There was a quote by Sherwood Anderson saying "Whether you succeed or not is irrelevant, there is no such thing," it was a letter of advice being an artist in 1923. Sherwood Anderson was recognized to be a great artist by all means.
One time Sherwood Anderson met a young William Faulkner, who considered himself an apprentice of the late Anderson. William was educated by Anderson in every formal sense, without even very literate and taught him with compassions, as reported by NPR.
A decade later, William Faulkner remembered Sherwood Anderson as his important mentor in a beautiful 1953 piece "Sherwood Anderson: An Appreciation" which was originally published in Atlanta and later involved in William Faulkner's anthology "Essays, Speeches & Public Letters" under in his authentic title, "A Note on Sherwood Anderson."
William Faulkner reflects everything that Sherwood Anderson taught him on how to be a good writer.
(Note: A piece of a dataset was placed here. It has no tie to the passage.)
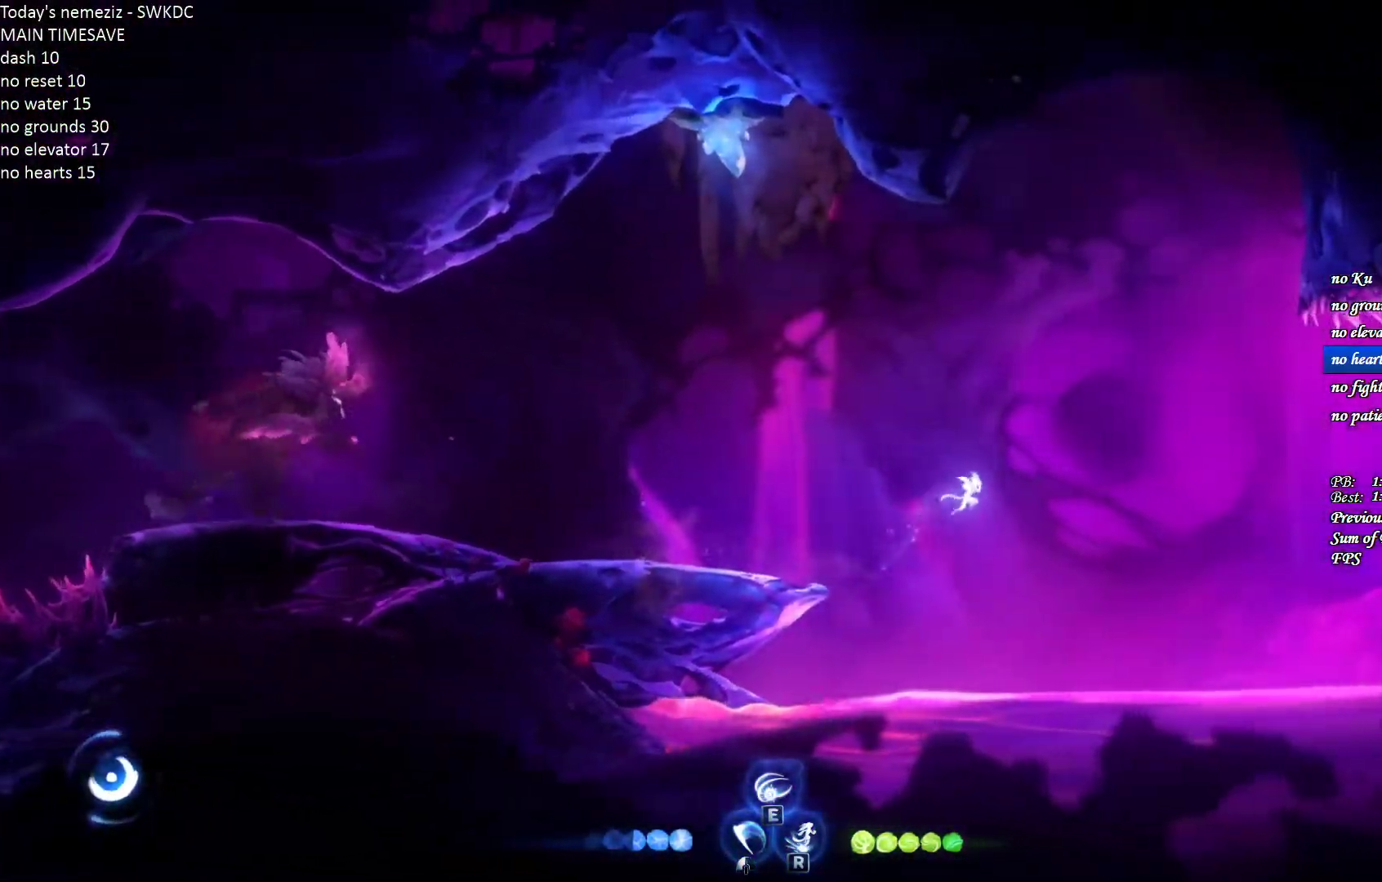
{"keys": ["d"], "mouse": [], "events": [[100, "ctrl", "down"], [133, "space", "up"], [150, "d", "up"], [300, "r", "down"], [317, "ctrl", "up"], [367, "r", "up"], [467, "d", "down"]]}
He learned that being a writer means first you have to remember what you are; a writer does not necessarily have to pay lip-service to any conventional American image.
William Faulkner quoted Sherwood Anderson in his own words to him as a young writer that a writer must believe in the value of purity and to believe more in any literature he will encounter, according to Brain Pickings. For William Faulkner, to believe was not just the value, but also the integrity and the necessity for fidelity. He added that lucky is the man whom the profession of an artist was elected and prefer to be faithful in it.
William Faulkner definitely kept his mentor's words to his heart and soul as he became as one of the great writers. By the time he won the Nobel Prize in Literature a century after meeting Sherwood Anderson, he expresses his gratitude for his mentor by a spectacular acceptance speech which he said: "the poet's, the writer's, duty is to help man endure by lifting his heart."